[EXTRAIT DU DOCUMENT]:
Hier encore, tout était «au vert» dans l'économie et les finances du pays, du moins si l'on en croyait les déclarations «urbi et orbi» du gotha politique.

Le «Programme Présidentiel» cause de la faillite de l'Algérie?

Le «programme présidentiel» était présenté jusqu'à ces tout derniers jours comme la ligne directrice fondamentale servant de guide parfait dans le gouvernement du pays. Tous les sycophantes professionnels, qui occupent le devant de la scène politique, ne juraient que par lui, et en faisaient la pierre de touche pour désigner les «heureux élus,» ayant accès aux privilèges du pouvoir. Un programme ne se juge que par ses résultats. Et, voilà que l'on proclame de manière officielle, que ce programme a mis en faillite l'Algérie. Et ce ne sont ni les habitués du «La Brasserie des Fac.» ni les «opposants professionnels en service commandé,» objets d'un courroux feint, et simple figure de «rhétorique» qui affirment cela, mais une haute autorité affublée du manteau du « Sauveur,» pour la circonstance, alors qu'elle n'a jamais caché, jusqu'à ces quelques derniers jours, son appui total et sans réserve à ce «programme présidentiel,» dont elle se présente maintenant comme le principal critique, et le «déballeur en chef» des quatre vérités sur lui et ses conséquences nocives.

Mais, quand le soleil se lève, tout devient clair et la franchise n'est plus une vertu, mais une simple reconnaissance de ce qui est visible pour tout un chacun!

Brusquement, semble-t-il, un de ceux qui sont au dernier étage de la hiérarchie du pouvoir a pris la peine de regarder par sa baie vitrée, et il voit un gros nuage noir dans le ciel, juste au dessus de sa bâtisse, super-sécurisée. Et il découvre, par hasard, que le pays est en plein ouragan!

[DONNÉES FOURNIES]:
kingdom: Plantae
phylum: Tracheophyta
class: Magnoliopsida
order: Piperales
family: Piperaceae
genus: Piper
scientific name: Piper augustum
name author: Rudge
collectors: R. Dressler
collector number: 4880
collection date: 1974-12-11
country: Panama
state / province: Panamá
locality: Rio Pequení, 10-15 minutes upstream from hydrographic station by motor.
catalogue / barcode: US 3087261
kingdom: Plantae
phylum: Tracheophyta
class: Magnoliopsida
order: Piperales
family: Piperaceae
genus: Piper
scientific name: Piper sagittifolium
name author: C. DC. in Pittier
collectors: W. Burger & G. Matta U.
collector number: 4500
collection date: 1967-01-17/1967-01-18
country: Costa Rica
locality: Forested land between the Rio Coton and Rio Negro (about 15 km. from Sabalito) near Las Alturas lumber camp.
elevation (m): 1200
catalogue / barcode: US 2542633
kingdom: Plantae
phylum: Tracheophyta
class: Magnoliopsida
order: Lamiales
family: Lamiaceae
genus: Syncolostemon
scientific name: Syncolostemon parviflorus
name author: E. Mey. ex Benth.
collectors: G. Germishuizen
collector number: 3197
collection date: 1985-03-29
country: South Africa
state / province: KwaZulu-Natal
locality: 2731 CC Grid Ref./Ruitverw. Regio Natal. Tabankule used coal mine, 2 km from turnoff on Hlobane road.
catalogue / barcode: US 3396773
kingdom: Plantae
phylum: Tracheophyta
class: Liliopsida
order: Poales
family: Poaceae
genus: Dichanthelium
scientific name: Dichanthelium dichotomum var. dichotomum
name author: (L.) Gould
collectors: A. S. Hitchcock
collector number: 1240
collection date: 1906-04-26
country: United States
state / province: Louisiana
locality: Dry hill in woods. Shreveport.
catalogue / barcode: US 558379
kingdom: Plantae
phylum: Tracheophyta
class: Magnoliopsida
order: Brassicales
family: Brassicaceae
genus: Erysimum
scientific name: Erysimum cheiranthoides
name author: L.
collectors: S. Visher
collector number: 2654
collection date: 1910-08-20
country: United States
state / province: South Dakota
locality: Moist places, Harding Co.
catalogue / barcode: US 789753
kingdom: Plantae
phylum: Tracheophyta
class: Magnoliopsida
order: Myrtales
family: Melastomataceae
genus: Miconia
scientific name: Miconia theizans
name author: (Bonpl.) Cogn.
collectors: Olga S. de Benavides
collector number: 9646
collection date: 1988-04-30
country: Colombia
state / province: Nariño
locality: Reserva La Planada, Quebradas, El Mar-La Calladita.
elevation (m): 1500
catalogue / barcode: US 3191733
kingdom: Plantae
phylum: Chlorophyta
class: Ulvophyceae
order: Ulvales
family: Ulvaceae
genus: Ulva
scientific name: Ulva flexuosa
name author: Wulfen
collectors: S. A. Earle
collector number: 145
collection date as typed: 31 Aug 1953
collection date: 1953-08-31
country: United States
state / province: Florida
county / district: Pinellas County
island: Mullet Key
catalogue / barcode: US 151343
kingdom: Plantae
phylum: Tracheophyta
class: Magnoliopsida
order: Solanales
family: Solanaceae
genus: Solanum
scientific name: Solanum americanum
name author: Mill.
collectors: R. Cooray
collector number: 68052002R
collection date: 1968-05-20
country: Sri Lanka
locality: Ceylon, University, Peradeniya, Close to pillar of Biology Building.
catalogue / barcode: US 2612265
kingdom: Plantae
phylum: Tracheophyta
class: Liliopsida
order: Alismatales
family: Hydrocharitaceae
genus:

[TÂCHE DEMANDÉE]: Recopiez fidèlement le passage du texte sur le programme présidentiel, de "Hier encore, tout" à "faillite de l'Algérie?".

[TÂCHE ACCOMPLIE]:
Hier encore, tout était «au vert» dans l'économie et les finances du pays, du moins si l'on en croyait les déclarations «urbi et orbi» du gotha politique.

Le «Programme Présidentiel» cause de la faillite de l'Algérie?